Dimensions of DataOps
Figure 2: Dimensions of DataOps
DataOps means different things to different teams. Some embrace agile concepts and methods, while others implement DevOps tools to better streamline and govern development processes. Others focus on testing to improve quality and create a “lights out” data operating environment. However, once teams experience the benefits of DataOps, they often embrace the complete package of DataOps techniques and tools to deliver faster, better, cheaper data products.
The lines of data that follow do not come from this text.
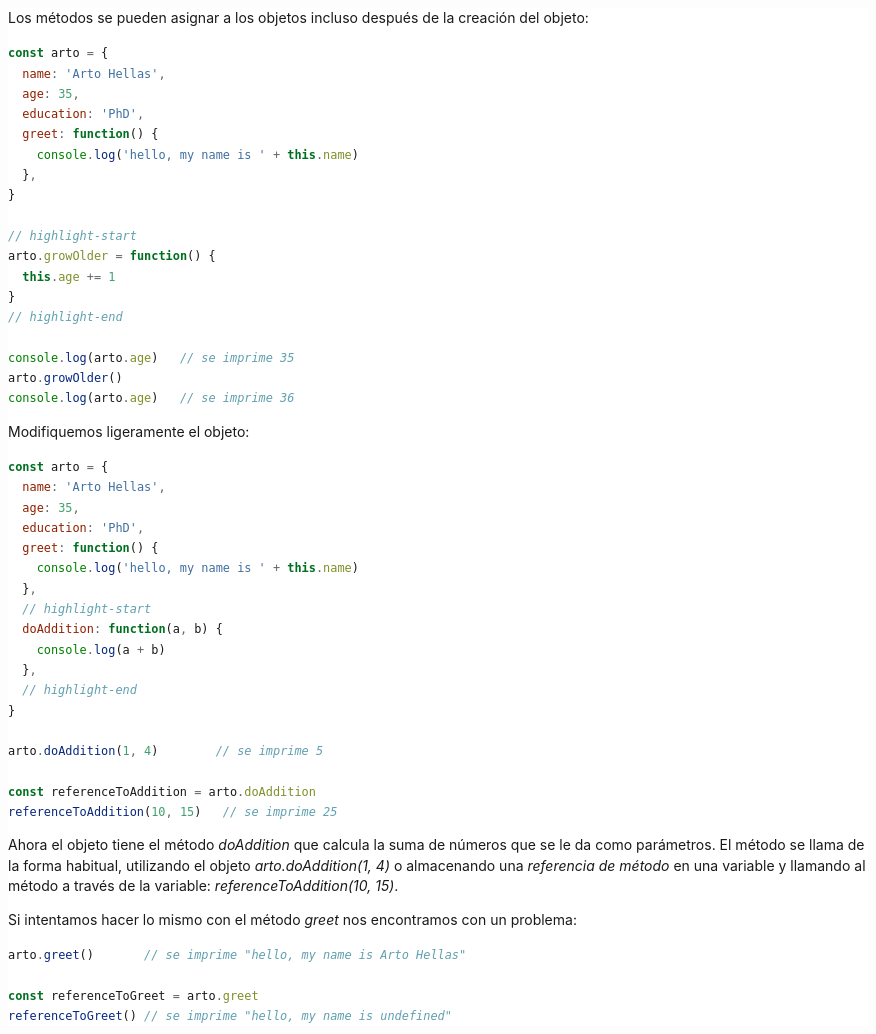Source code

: Los métodos se pueden asignar a los objetos incluso después de la creación del objeto:

```js
const arto = {
  name: 'Arto Hellas',
  age: 35,
  education: 'PhD',
  greet: function() {
    console.log('hello, my name is ' + this.name)
  },
}

// highlight-start
arto.growOlder = function() {
  this.age += 1
}
// highlight-end

console.log(arto.age)   // se imprime 35
arto.growOlder()
console.log(arto.age)   // se imprime 36
```

Modifiquemos ligeramente el objeto:

```js
const arto = {
  name: 'Arto Hellas',
  age: 35,
  education: 'PhD',
  greet: function() {
    console.log('hello, my name is ' + this.name)
  },
  // highlight-start
  doAddition: function(a, b) {
    console.log(a + b)
  },
  // highlight-end
}

arto.doAddition(1, 4)        // se imprime 5

const referenceToAddition = arto.doAddition
referenceToAddition(10, 15)   // se imprime 25
```

Ahora el objeto tiene el método _doAddition_ que calcula la suma de números que se le da como parámetros. El método se llama de la forma habitual, utilizando el objeto <em>arto.doAddition(1, 4)</em> o almacenando una <i>referencia de método</i> en una variable y llamando al método a través de la variable: <em>referenceToAddition(10, 15)</em>.

Si intentamos hacer lo mismo con el método _greet_ nos encontramos con un problema: 

```js
arto.greet()       // se imprime "hello, my name is Arto Hellas"

const referenceToGreet = arto.greet
referenceToGreet() // se imprime "hello, my name is undefined"
```
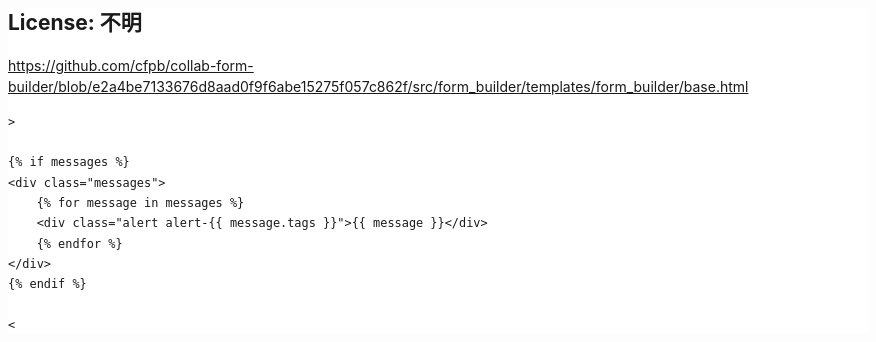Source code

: 
## License: 不明
https://github.com/cfpb/collab-form-builder/blob/e2a4be7133676d8aad0f9f6abe15275f057c862f/src/form_builder/templates/form_builder/base.html

```
>

{% if messages %}
<div class="messages">
    {% for message in messages %}
    <div class="alert alert-{{ message.tags }}">{{ message }}</div>
    {% endfor %}
</div>
{% endif %}

<
```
For example, the data team at Northwestern Medicine, DataOps first meant creating agile, crossfunctional teams dedicated to individual business groups. Each agile team consists of a data architect, a data engineer, a report developer, and a business representative (i.e., product manager), who are cross-trained in each other’s skills (except the business person). The team consolidates and prioritizes requests and building end-to-end solutions for their client in an incremental fashion. Says Akhter, “This approach has improved customer satisfaction. There is greater communication and transparency, and the teams have delivered a series of quick wins.”
To increase team productivity, Northwestern Medicine invested in a number of tools to foster collaboration and automation. To increase team productivity, Northwestern Medicine invested in a number of tools to foster collaboration and automation. The data teams now use Git as a source control repository for data integration code; Jira to coordinate Scrum processes and manage user stories; TeamCity to facilitate code integration in a team-based development environment; and Octopus to deploy code from test into production. “Historically, data teams have been loose in how they build things,” says Akhter. “We now follow DataOps principles where we segregate duties and environments and apply automation wherever possible.”
When you need DataOps:
Most data teams can benefit from DataOps, some more than others. If there is “data pain,” DataOps can help. Following is a list of symptoms that indicate whether your data team is a good candidate for DataOps.
- Your data team is flooded with minor request tickets and is burning out
- Business users don’t trust the data because it contains too many errors
- You are too busy putting out “data fires” to implement predictive analytics
- Source system changes keep breaking your data integration jobs and data pipelines
- Business users don’t understand why it takes so long to get a new data set
- You have difficulty meeting service level agreements (SLAs) for critical applications
- It takes months to deploy a new analytics use case
- You rely on business users to debug data quality issues, much to their dismay
- Data analysts recreate existing data pipelines with minor variations
- Data scientists wait for months for data and computing resources
- It is difficult to migrate to the cloud because your data environment is too complex
- Your self-service initiative has spawned hundreds of data silos
- Your data lake is more of a data swamp
- It takes months to deploy a single predictive model
Benefits of DataOps
Transitioning to a DataOps strategy can bring an organization the following benefits:
- Provides real-time data insights
- Reduces cycle time of data science applications
- Enables better communication and collaboration between teams and team members
- Increases transparency by using data analytics to predict all possible scenarios
- Processes are built to be reproducible and reuse code whenever possible
- Ensures higher data quality.
- Creates a unified, interoperable data hub.